AKP-MHP millî mutabakat ittifakı eş genel başkanlarımızın ve milletvekillerimizin tutuklanarak rehin alındıkları dönemde demokratik siyasetin devre dışı bırakılarak toplumun mutlak iktidar hedefiyle tek adam yönetimine yöneltilmesi amacıyla bir mini Anayasa paketini gündeme getirmektedir. Tutuklama ve rehin almanın en önemli nedeni de aslında bu pakettir. Bu ittifak, yasama, yürütme ve yargı erkleri arasındaki kuvvetler ayrılığını "kuvvetlerin birliği ve uyumu" adıyla tek kişi yönetimi altında toplamaya çalışmaktadır. Böylelikle, Türkiye'de uzun yıllardır sürdürülen demokratikleşme mücadelesinin tüm kazanımları tasfiye edilmek istenmektedir.

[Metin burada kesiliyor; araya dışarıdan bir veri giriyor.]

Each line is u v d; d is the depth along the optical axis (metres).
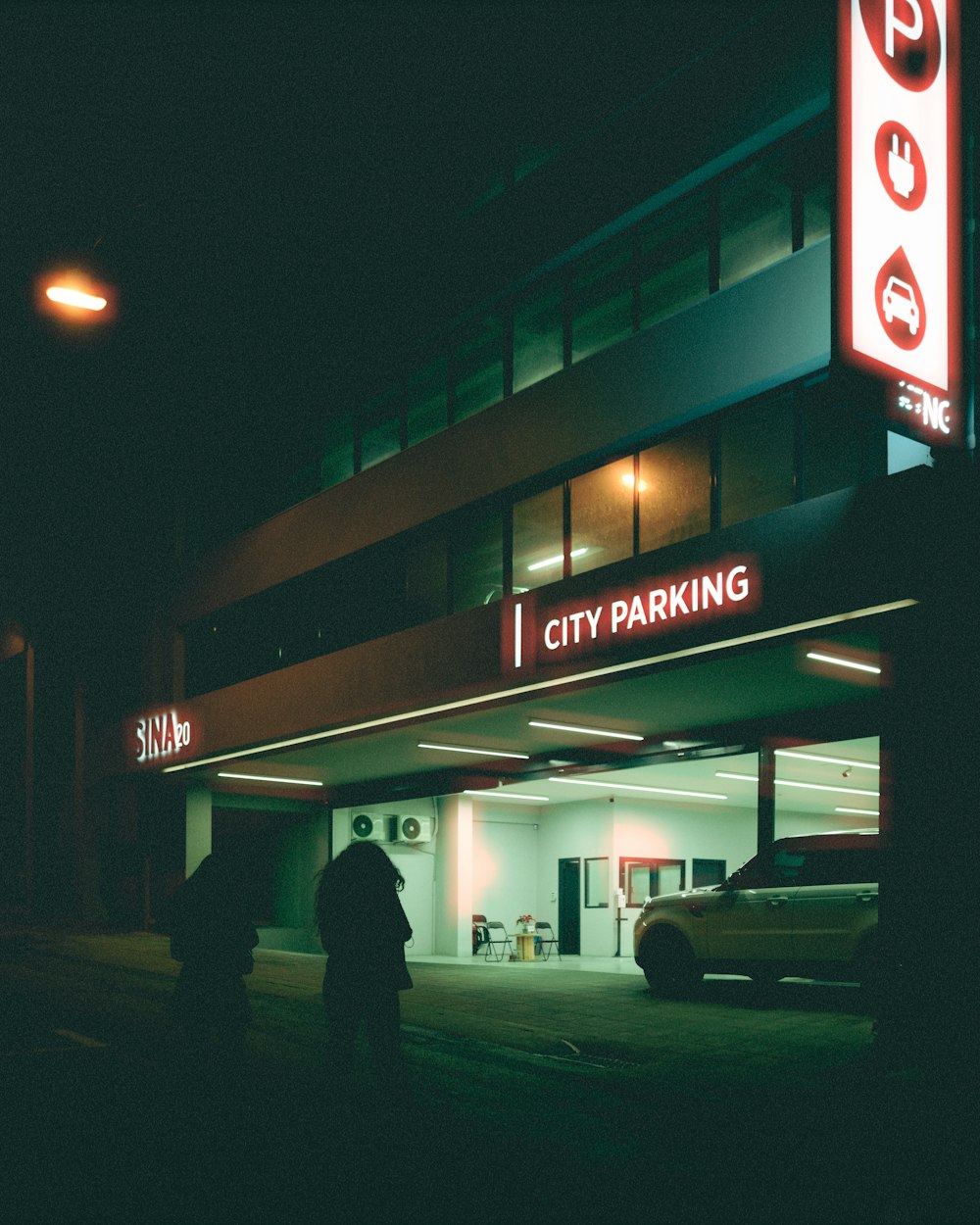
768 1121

Sayın Başkan, değerli milletvekili arkadaşlarım; başta Kürt ve Alevi sorunları olmak üzere toplumun tüm sorunlarını daha da derinleştiren politikaların izlenmesi, içeride ve dışarıda savaş ve çatışmacı politikaların uygulanması, demokratik muhalefete yönelik siyasi operasyonların gerçekleştirilmesi, demokratik siyasetin ve demokratik muhalefetin her türlü kurumsal, hukuksal hak kazanımlarının tasfiyesinin hedeflenmesi bu mini Anayasa paketiyle paralel yürütülmektedir.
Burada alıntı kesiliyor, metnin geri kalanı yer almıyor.